**Direction**
Reproduce the text of every entry below verbatim, leaving the pictures out of the output.
= = = = =
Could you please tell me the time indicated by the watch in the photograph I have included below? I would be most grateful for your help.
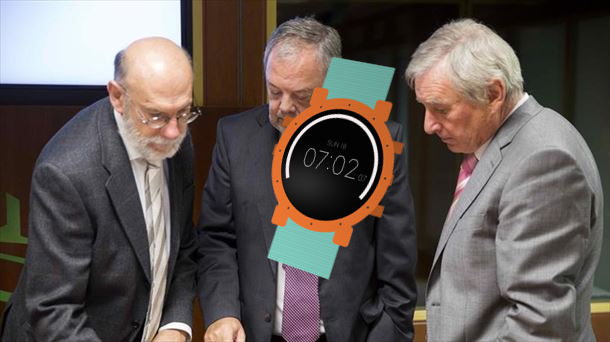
7:02:07
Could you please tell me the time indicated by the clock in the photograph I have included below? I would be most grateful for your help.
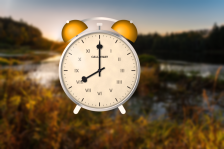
8:00
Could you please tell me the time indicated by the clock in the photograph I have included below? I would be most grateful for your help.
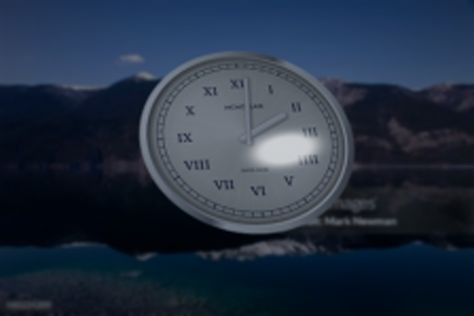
= = = = =
**Response below**
Could you please tell me the time indicated by the watch in the photograph I have included below? I would be most grateful for your help.
7:02:07
Could you please tell me the time indicated by the clock in the photograph I have included below? I would be most grateful for your help.
8:00
Could you please tell me the time indicated by the clock in the photograph I have included below? I would be most grateful for your help.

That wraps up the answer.